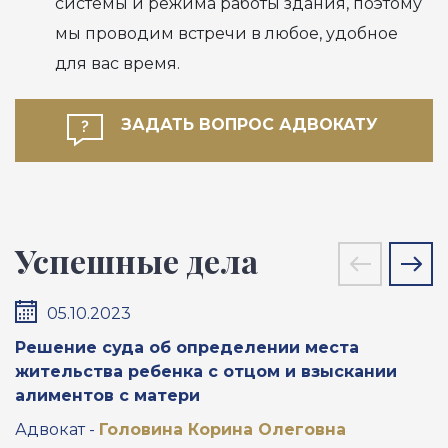
системы и режима работы здания, поэтому
мы проводим встречи в любое, удобное
для вас время.
ЗАДАТЬ ВОПРОС АДВОКАТУ
Успешные дела
05.10.2023
Решение суда об определении места
П
жительства ребенка с отцом и взыскании
м
алиментов с матери
А
Адвокат -
Головина Корина Олеговна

#### Required action:
Give back the listing exactly, with the pictures removed.

#### Final answer:
системы и режима работы здания, поэтому
мы проводим встречи в любое, удобное
для вас время.
ЗАДАТЬ ВОПРОС АДВОКАТУ
Успешные дела
05.10.2023
Решение суда об определении места
П
жительства ребенка с отцом и взыскании
м
алиментов с матери
А
Адвокат -
Головина Корина Олеговна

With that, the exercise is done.